Correlated fission fragment spin dynamics

TL;DR

This paper investigates how nucleon exchange influences fission fragment spins using Langevin simulations and transport theory, revealing how spin components evolve and correlating observables with mass asymmetry.

Contribution

It introduces a detailed transport model for fragment spin dynamics during fission, combining Langevin simulations with nucleon exchange theory.

Findings

Rotational modes fall out of equilibrium before scission due to rapid temperature rise.

Neck shrinking suppresses further nucleon exchange during fission.

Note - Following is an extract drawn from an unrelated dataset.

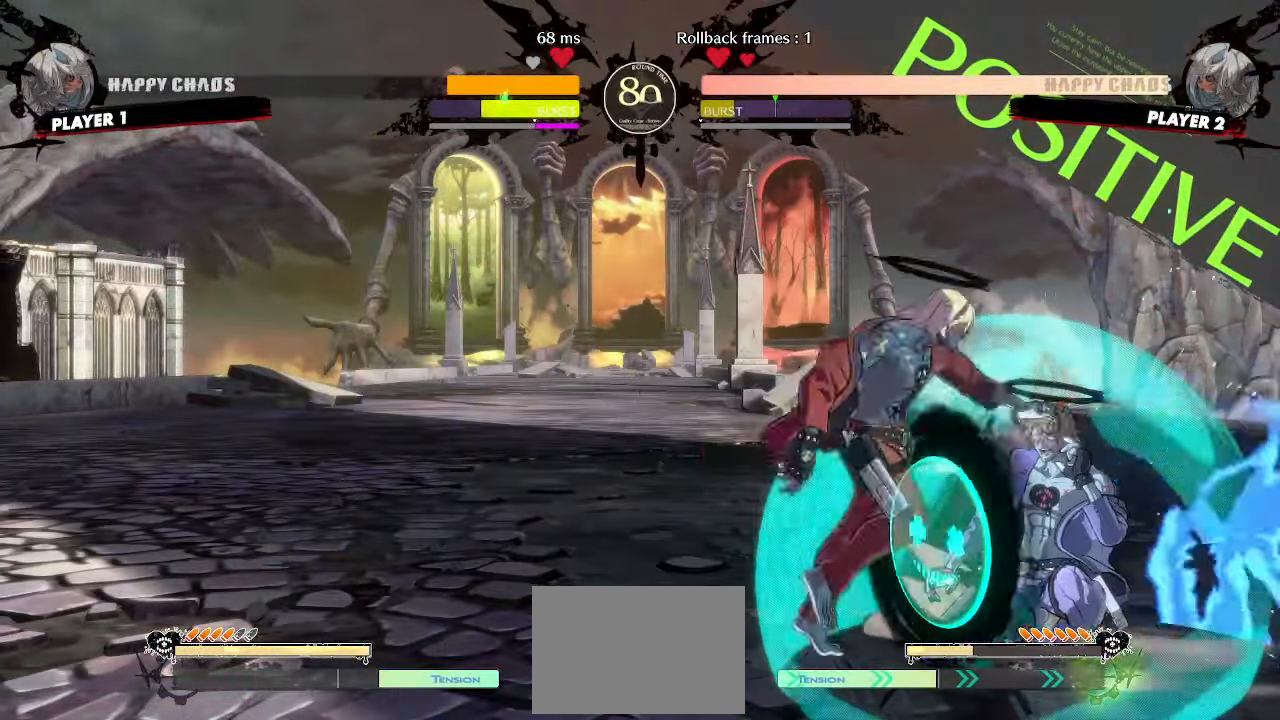
{"buttons": [], "events": [[83, "DPAD_RIGHT", "up"], [200, "DPAD_DOWN", "down"], [317, "DPAD_RIGHT", "down"], [367, "DPAD_DOWN", "up"], [417, "S", "down"], [433, "DPAD_RIGHT", "up"], [483, "S", "up"]]}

Distributions of fragment spin magnitude and orientation are characterized.

Abstract

This study explores the role of nucleon exchange for the generation of the fission fragment angular momenta. For a number of typical fission cases, samples of 10,000 shape evolutions are generated by Langevin simulation and, subsequently, for each such evolution, the nucleon exchange transport theory previously developed for damped nuclear reactions is used to obtain the development of the fragment spin-spin distribution within the Fokker-Planck transport framework. The characteristic evolution of both parallel and perpendicular spin components is discussed. A common feature is that the rotational modes fall out of equilibrium before scission when the temperature rises rapidly while the concurrent shrinking of the neck suppresses further exchange. A number of fission observables are extracted from the event ensembles: the distribution of the magnitude of the fragment spin and its orientation relative to the fission axis, as well as the correlation between the two spins and the distribution of their opening angle. The dependence of these observables on the mass asymmetry is also examined.